Task prompt: Reproduce every line of text in the entries below without changing anything, and omit the picture markers.
---------- Given data
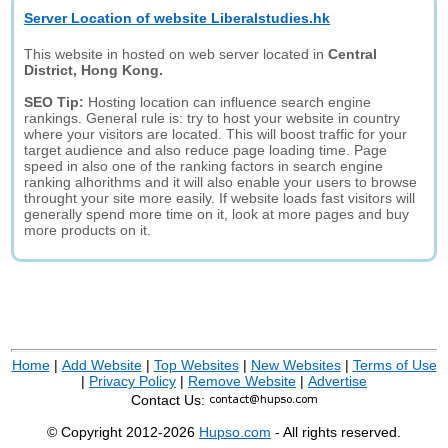
Server Location of website Liberalstudies.hk
This website in hosted on web server located in
Central
District, Hong Kong.
SEO Tip:
Hosting location can influence search engine
rankings. General rule is: try to host your website in country
where your visitors are located. This will boost traffic for your
target audience and also reduce page loading time. Page
speed in also one of the ranking factors in search engine
ranking alhorithms and it will also enable your users to browse
throught your site more easily. If website loads fast visitors will
generally spend more time on it, look at more pages and buy
more products on it.
Home
|
Add Website
|
Top Websites
|
New Websites
|
Terms of Use
|
Privacy Policy
|
Remove Website
|
Advertise
Contact Us:
© Copyright 2012-2026
Hupso.com
- All rights reserved.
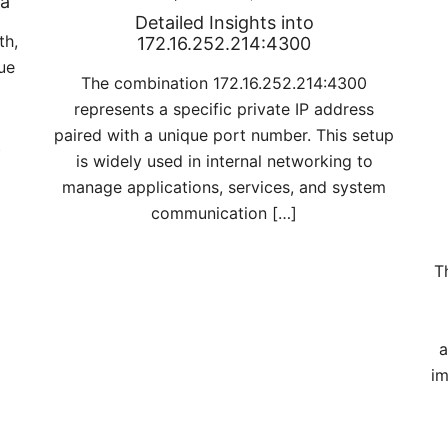
ra
Detailed Insights into
th,
172.16.252.214:4300
ue
The combination 172.16.252.214:4300
represents a specific private IP address
paired with a unique port number. This setup
t
is widely used in internal networking to
manage applications, services, and system
communication […]
T
a
im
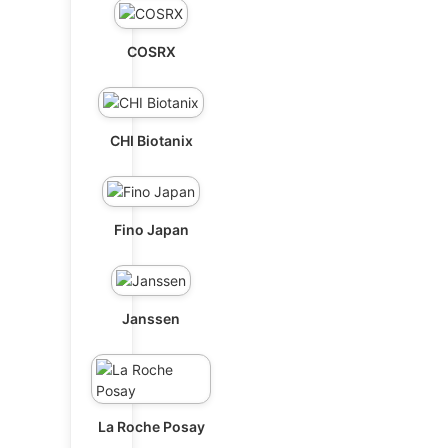
COSRX
CHI Biotanix
Fino Japan
Janssen
La Roche Posay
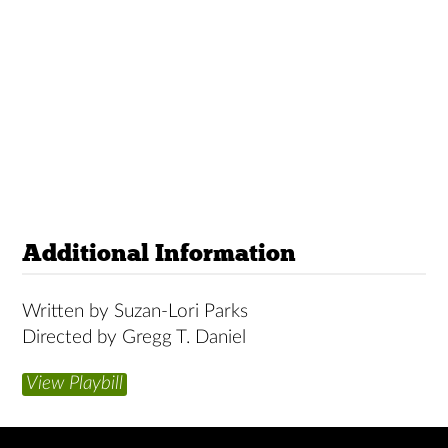
Additional Information
Written by Suzan-Lori Parks
Directed by Gregg T. Daniel
View Playbill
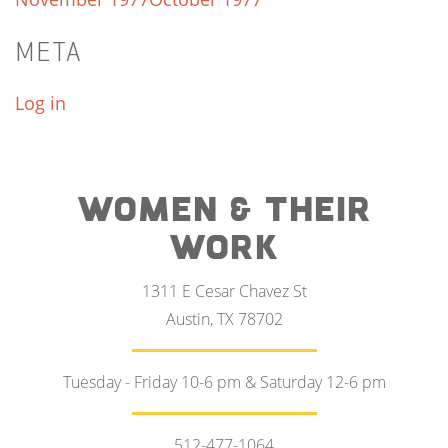
META
Log in
WOMEN & THEIR
WORK
1311 E Cesar Chavez St
Austin, TX 78702
Tuesday - Friday 10-6 pm & Saturday 12-6 pm
512-477-1064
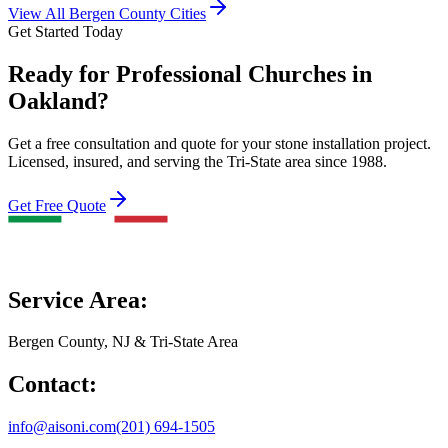
View All Bergen County Cities
Get Started Today
Ready for Professional Churches in
Oakland?
Get a free consultation and quote for your stone installation project.
Licensed, insured, and serving the Tri-State area since 1988.
Get Free Quote
Service Area:
Bergen County, NJ & Tri-State Area
Contact:
info@aisoni.com
(201) 694-1505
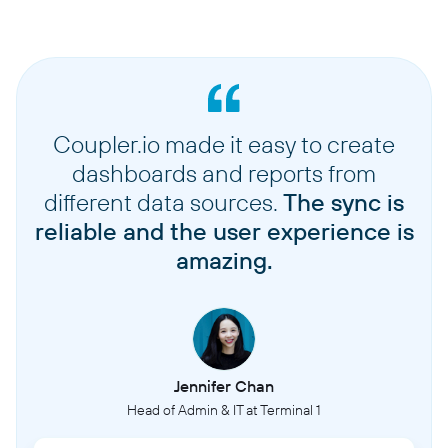
Coupler.io made it easy to create
dashboards and reports from
different data sources.
The sync is
reliable and the user experience is
amazing.
Jennifer Chan
Head of Admin & IT at Terminal 1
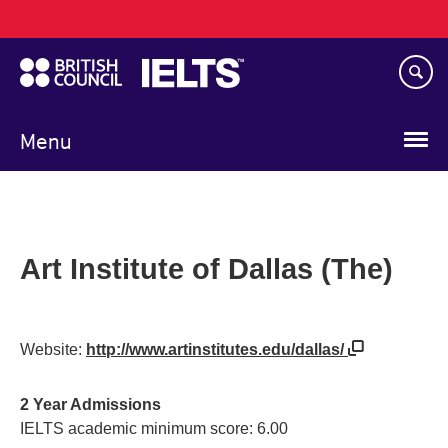
Main
Skip
navigation
to
main
content
Menu
Art Institute of Dallas (The)
Website:
http://www.artinstitutes.edu/dallas/
2 Year Admissions
IELTS academic minimum score: 6.00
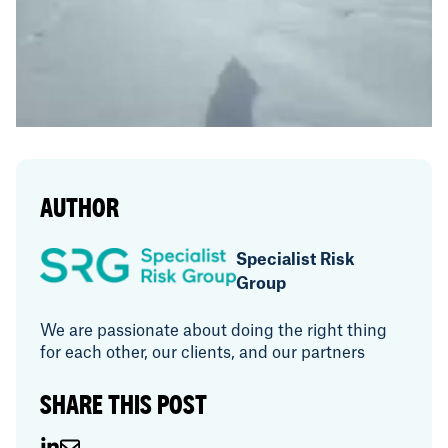
AUTHOR
Specialist Risk
Group
We are passionate about doing the right thing
for each other, our clients, and our partners
SHARE THIS POST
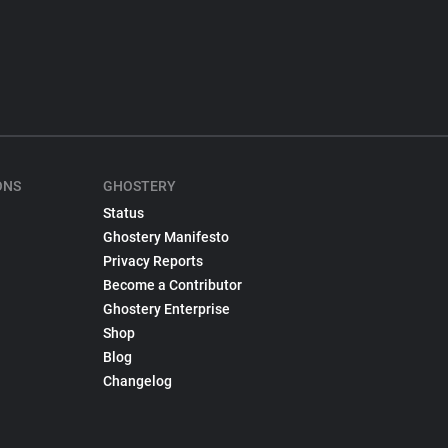
ONS
GHOSTERY
Status
Ghostery Manifesto
Privacy Reports
Become a Contributor
Ghostery Enterprise
Shop
Blog
Changelog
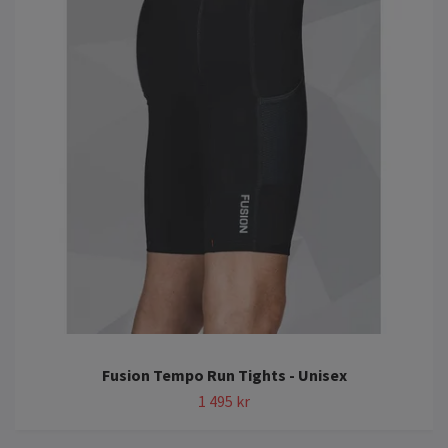
Fusion Tempo Run Tights - Unisex
1 495 kr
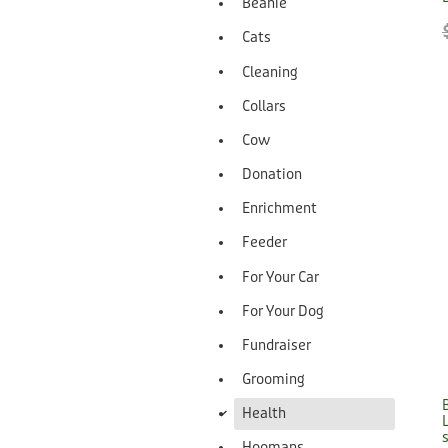
Beanie
Cats
Cleaning
Collars
Cow
Donation
Enrichment
Feeder
For Your Car
For Your Dog
Fundraiser
Grooming
d
Health
Hoomans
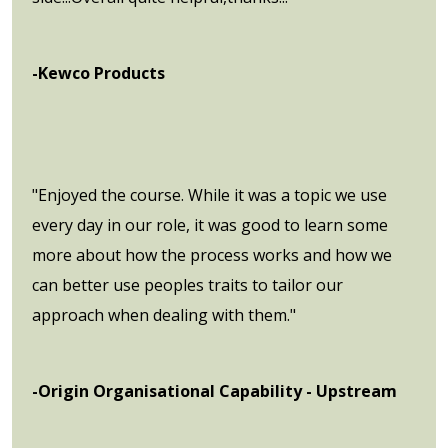
-Kewco Products
"Enjoyed the course. While it was a topic we use
every day in our role, it was good to learn some
more about how the process works and how we
can better use peoples traits to tailor our
approach when dealing with them."
-Origin Organisational Capability - Upstream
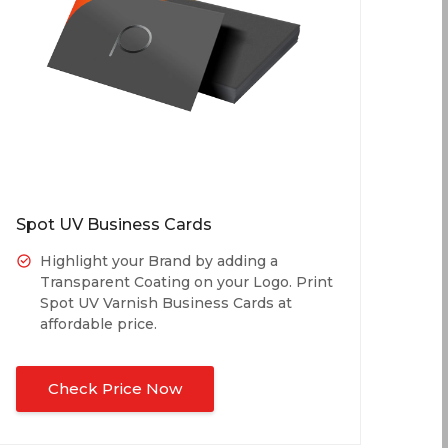
Spot UV Business Cards
Highlight your Brand by adding a
Transparent Coating on your Logo. Print
Spot UV Varnish Business Cards at
affordable price.
Check Price Now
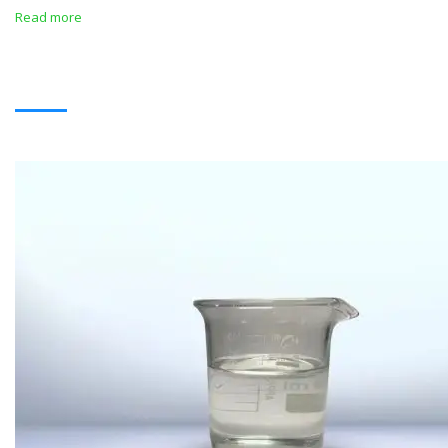
Read more
SOLVENTS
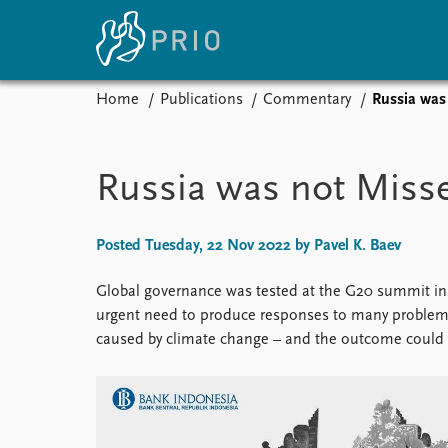
Home
Publications
Commentary
Russia was 
Home
News
E
Subscribe to updates
Latest news
Up
Russia was not Misse
Media centre
Re
Podcasts
An
News archive
Ev
Posted Tuesday, 22 Nov 2022 by Pavel K. Baev
Nobel Peace Prize list
Global governance was tested at the G20 summit in 
urgent need to produce responses to many problems 
caused by climate change – and the outcome could b
About PRIO
About PRIO
Annual reports
Careers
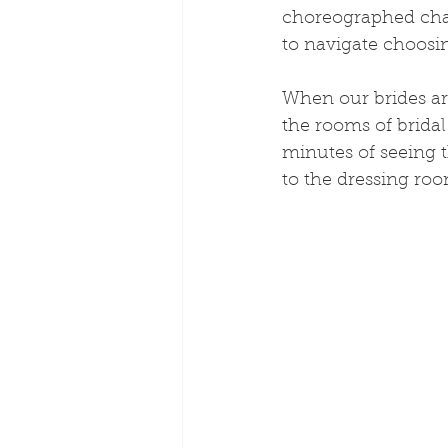
choreographed chao
to navigate choosin
When our brides ar
the rooms of bridal 
minutes of seeing 
to the dressing roo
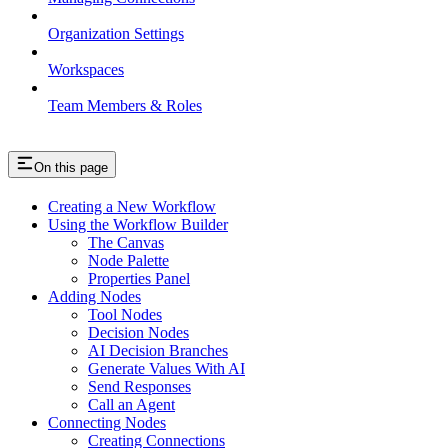
Organization Settings
Workspaces
Team Members & Roles
On this page
Creating a New Workflow
Using the Workflow Builder
The Canvas
Node Palette
Properties Panel
Adding Nodes
Tool Nodes
Decision Nodes
AI Decision Branches
Generate Values With AI
Send Responses
Call an Agent
Connecting Nodes
Creating Connections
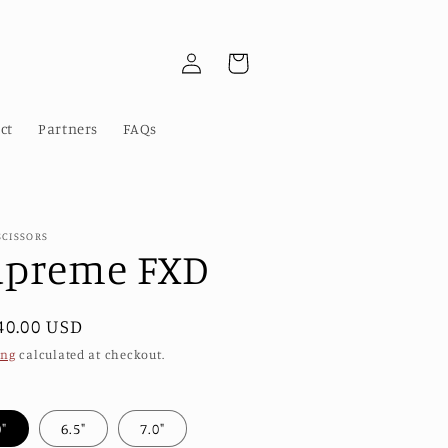
Log
Cart
in
ct
Partners
FAQs
SCISSORS
upreme FXD
ular
40.00 USD
e
ing
calculated at checkout.
0"
6.5"
7.0"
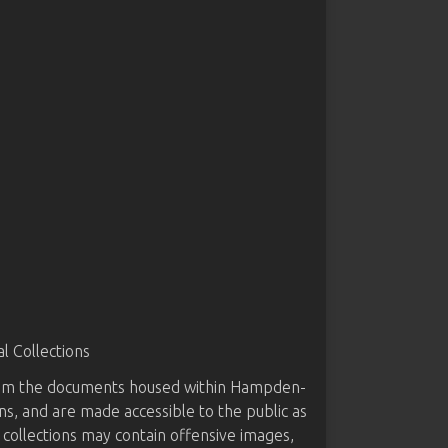
 Collections
from the documents housed within Hampden-
ns, and are made accessible to the public as
 collections may contain offensive images,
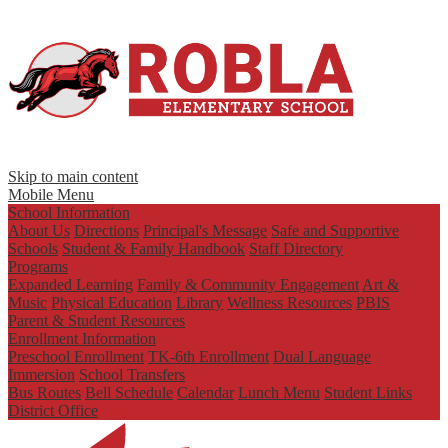
Skip to main content
Mobile Menu
School Information
About Us
Directions
Principal's Message
Safe and Supportive
Schools
Student & Family Handbook
Staff Directory
Programs
Expanded Learning
Family & Community Engagement
Art &
Music
Physical Education
Library
Wellness Resources
PBIS
Parent & Student Resources
Enrollment Information
Preschool Enrollment
TK-6th Enrollment
Dual Language
Immersion
School Transfers
Bus Routes
Bell Schedule
Calendar
Lunch Menu
Student Links
District Office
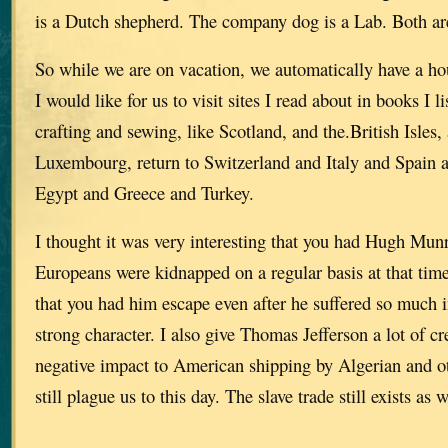
is a Dutch shepherd. The company dog is a Lab. Both ar
So while we are on vacation, we automatically have a hous
I would like for us to visit sites I read about in books I l
crafting and sewing, like Scotland, and the.British Isles, 
Luxembourg, return to Switzerland and Italy and Spain
Egypt and Greece and Turkey.
I thought it was very interesting that you had Hugh Mun
Europeans were kidnapped on a regular basis at that time 
that you had him escape even after he suffered so much i
strong character. I also give Thomas Jefferson a lot of cr
negative impact to American shipping by Algerian and ot
still plague us to this day. The slave trade still exists as w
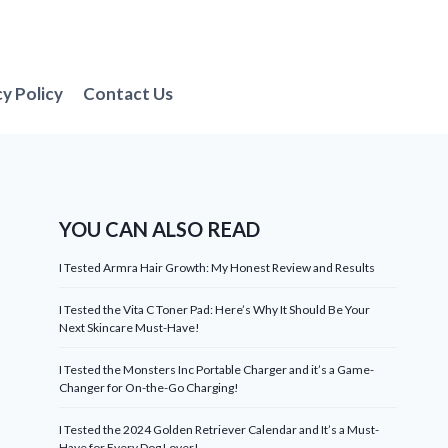
cy Policy
Contact Us
YOU CAN ALSO READ
I Tested Armra Hair Growth: My Honest Review and Results
I Tested the Vita C Toner Pad: Here’s Why It Should Be Your
Next Skincare Must-Have!
I Tested the Monsters Inc Portable Charger and it’s a Game-
Changer for On-the-Go Charging!
I Tested the 2024 Golden Retriever Calendar and It’s a Must-
Have for Every Dog Lover!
--------------------
Answer section:
Server Location of website Liberalstudies.hk
This website in hosted on web server located in
Central
District, Hong Kong.
SEO Tip:
Hosting location can influence search engine
rankings. General rule is: try to host your website in country
where your visitors are located. This will boost traffic for your
target audience and also reduce page loading time. Page
speed in also one of the ranking factors in search engine
ranking alhorithms and it will also enable your users to browse
throught your site more easily. If website loads fast visitors will
generally spend more time on it, look at more pages and buy
more products on it.
Home
|
Add Website
|
Top Websites
|
New Websites
|
Terms of Use
|
Privacy Policy
|
Remove Website
|
Advertise
Contact Us:
© Copyright 2012-2026
Hupso.com
- All rights reserved.
ra
Detailed Insights into
th,
172.16.252.214:4300
ue
The combination 172.16.252.214:4300
represents a specific private IP address
paired with a unique port number. This setup
t
is widely used in internal networking to
manage applications, services, and system
communication […]
T
a
im
COSRX
CHI Biotanix
Fino Japan
Janssen
La Roche Posay
Additional Information
Written by Suzan-Lori Parks
Directed by Gregg T. Daniel
View Playbill
META
Log in
WOMEN & THEIR
WORK
1311 E Cesar Chavez St
Austin, TX 78702
Tuesday - Friday 10-6 pm & Saturday 12-6 pm
512-477-1064
View All Bergen County Cities
Get Started Today
Ready for Professional Churches in
Oakland?
Get a free consultation and quote for your stone installation project.
Licensed, insured, and serving the Tri-State area since 1988.
Get Free Quote
Service Area:
Bergen County, NJ & Tri-State Area
Contact:
info@aisoni.com
(201) 694-1505
Coupler.io made it easy to create
dashboards and reports from
different data sources.
The sync is
reliable and the user experience is
amazing.
Jennifer Chan
Head of Admin & IT at Terminal 1
Main
Skip
navigation
to
main
content
Menu
Art Institute of Dallas (The)
Website:
http://www.artinstitutes.edu/dallas/
2 Year Admissions
IELTS academic minimum score: 6.00
AUTHOR
Specialist Risk
Group
We are passionate about doing the right thing
for each other, our clients, and our partners
SHARE THIS POST
ONS
GHOSTERY
Status
Ghostery Manifesto
Privacy Reports
Become a Contributor
Ghostery Enterprise
Shop
Blog
Changelog
Fusion Tempo Run Tights - Unisex
1 495 kr
Beanie
Cats
Cleaning
Collars
Cow
Donation
Enrichment
Feeder
For Your Car
For Your Dog
Fundraiser
Grooming
d
Health
Hoomans
-Kewco Products
"Enjoyed the course. While it was a topic we use
every day in our role, it was good to learn some
more about how the process works and how we
can better use peoples traits to tailor our
approach when dealing with them."
-Origin Organisational Capability - Upstream
Spot UV Business Cards
Highlight your Brand by adding a
Transparent Coating on your Logo. Print
Spot UV Varnish Business Cards at
affordable price.
Check Price Now
Read more
SOLVENTS
Home
Publications
Commentary
Russia was 
Home
News
E
Subscribe to updates
Latest news
Up
Russia was not Misse
Media centre
Re
Podcasts
An
News archive
Ev
Posted Tuesday, 22 Nov 2022 by Pavel K. Baev
Nobel Peace Prize list
Global governance was tested at the G20 summit in 
urgent need to produce responses to many problems 
caused by climate change – and the outcome could b
About PRIO
About PRIO
Annual reports
Careers
choreographed chao
to navigate choosin
When our brides ar
the rooms of bridal 
minutes of seeing 
to the dressing roo
Organization Settings
Workspaces
Team Members & Roles
On this page
Creating a New Workflow
Using the Workflow Builder
The Canvas
Node Palette
Properties Panel
Adding Nodes
Tool Nodes
Decision Nodes
AI Decision Branches
Generate Values With AI
Send Responses
Call an Agent
Connecting Nodes
Creating Connections
Log
Cart
in
ct
Partners
FAQs
SCISSORS
upreme FXD
ular
40.00 USD
e
ing
calculated at checkout.
0"
6.5"
7.0"
 Collections
from the documents housed within Hampden-
ns, and are made accessible to the public as
 collections may contain offensive images,
Skip to main content
Mobile Menu
School Information
About Us
Directions
Principal's Message
Safe and Supportive
Schools
Student & Family Handbook
Staff Directory
Programs
Expanded Learning
Family & Community Engagement
Art &
Music
Physical Education
Library
Wellness Resources
PBIS
Parent & Student Resources
Enrollment Information
Preschool Enrollment
TK-6th Enrollment
Dual Language
Immersion
School Transfers
Bus Routes
Bell Schedule
Calendar
Lunch Menu
Student Links
District Office
is a Dutch shepherd. The company dog is a Lab. Both ar
So while we are on vacation, we automatically have a hous
I would like for us to visit sites I read about in books I l
crafting and sewing, like Scotland, and the.British Isles, 
Luxembourg, return to Switzerland and Italy and Spain
Egypt and Greece and Turkey.
I thought it was very interesting that you had Hugh Mun
Europeans were kidnapped on a regular basis at that time 
that you had him escape even after he suffered so much i
strong character. I also give Thomas Jefferson a lot of cr
negative impact to American shipping by Algerian and ot
still plague us to this day. The slave trade still exists as w
cy Policy
Contact Us
YOU CAN ALSO READ
I Tested Armra Hair Growth: My Honest Review and Results
I Tested the Vita C Toner Pad: Here’s Why It Should Be Your
Next Skincare Must-Have!
I Tested the Monsters Inc Portable Charger and it’s a Game-
Changer for On-the-Go Charging!
I Tested the 2024 Golden Retriever Calendar and It’s a Must-
Have for Every Dog Lover!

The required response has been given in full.